Text block —
How To Deal With Someone Who Shouts At You
In this section, we will explain to the readers how they should respond to someone that is shouting at them!
Do Not Yell Back
Unless you want to make things worse, do not yell back at the person who is shouting at you. It will become a yelling match where both parties will continue to experience increasing anger that is boiling inside of them. Anger is a very dangerous emotion; so dangerous that you can even lose your mind and do unthinkable things. Hence, if faced with someone who is angry and taking it out on you, do not yell back and keep your cool.
To prevent yourself from responding back in an undesirable manner, you can consciously tell yourself not to. First take deep breaths to keep yourself calm. This will help you focus on something rather than that innate deep urge to respond back.

Activity 1 —
Copy the article on shouting from "How To Deal" up to and including "keep your cool.", swapping "shouting" for "screaming".
Activity 2 —
Which actions does the article on shouting advise the reader to take or avoid when someone shouts at them? List all of them.
Activity 3 —
In the article on shouting, what does anger's danger extend to?
The listing that follows is separate material, unrelated to the article on shouting.

[Data entries]
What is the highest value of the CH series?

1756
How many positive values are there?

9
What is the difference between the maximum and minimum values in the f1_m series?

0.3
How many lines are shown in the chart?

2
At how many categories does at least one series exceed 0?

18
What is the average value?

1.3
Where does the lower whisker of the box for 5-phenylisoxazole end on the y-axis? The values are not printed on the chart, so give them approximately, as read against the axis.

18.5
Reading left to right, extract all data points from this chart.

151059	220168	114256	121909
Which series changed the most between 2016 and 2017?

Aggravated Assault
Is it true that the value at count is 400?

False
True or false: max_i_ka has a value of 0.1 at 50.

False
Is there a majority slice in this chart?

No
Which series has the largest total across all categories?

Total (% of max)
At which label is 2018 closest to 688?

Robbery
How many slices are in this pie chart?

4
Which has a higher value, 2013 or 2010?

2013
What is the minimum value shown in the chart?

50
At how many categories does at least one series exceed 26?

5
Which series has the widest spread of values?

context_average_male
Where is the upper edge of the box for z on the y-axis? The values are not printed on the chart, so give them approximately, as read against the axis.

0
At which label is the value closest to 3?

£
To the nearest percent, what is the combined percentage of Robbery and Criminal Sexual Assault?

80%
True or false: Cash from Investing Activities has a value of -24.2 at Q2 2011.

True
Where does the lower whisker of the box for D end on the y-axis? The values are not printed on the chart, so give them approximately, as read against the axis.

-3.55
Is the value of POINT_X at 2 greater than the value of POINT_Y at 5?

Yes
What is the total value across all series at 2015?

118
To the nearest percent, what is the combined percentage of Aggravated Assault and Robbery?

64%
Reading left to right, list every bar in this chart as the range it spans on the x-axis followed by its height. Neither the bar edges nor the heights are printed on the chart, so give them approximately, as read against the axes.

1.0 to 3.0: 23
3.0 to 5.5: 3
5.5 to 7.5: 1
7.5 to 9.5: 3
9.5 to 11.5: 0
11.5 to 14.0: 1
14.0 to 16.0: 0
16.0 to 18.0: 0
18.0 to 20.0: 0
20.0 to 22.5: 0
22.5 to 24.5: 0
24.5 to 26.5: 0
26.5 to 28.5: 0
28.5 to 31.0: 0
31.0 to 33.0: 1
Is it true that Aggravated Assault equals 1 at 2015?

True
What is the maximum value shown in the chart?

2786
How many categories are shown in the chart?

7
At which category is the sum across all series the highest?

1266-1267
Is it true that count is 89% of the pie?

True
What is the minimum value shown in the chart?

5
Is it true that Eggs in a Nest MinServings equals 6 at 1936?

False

Exercise answer 1 —
How To Deal With Someone Who Shouts At You
In this section, we will explain to the readers how they should respond to someone that is screaming at them!
Do Not Yell Back
Unless you want to make things worse, do not yell back at the person who is screaming at you. It will become a yelling match where both parties will continue to experience increasing anger that is boiling inside of them. Anger is a very dangerous emotion; so dangerous that you can even lose your mind and do unthinkable things. Hence, if faced with someone who is angry and taking it out on you, do not yell back and keep your cool.

Exercise answer 2 —
- Do not yell back.
- Keep your cool.
- Consciously tell yourself not to respond back in an undesirable manner.
- Take deep breaths to keep yourself calm.

Exercise answer 3 —
You can even lose your mind and do unthinkable things.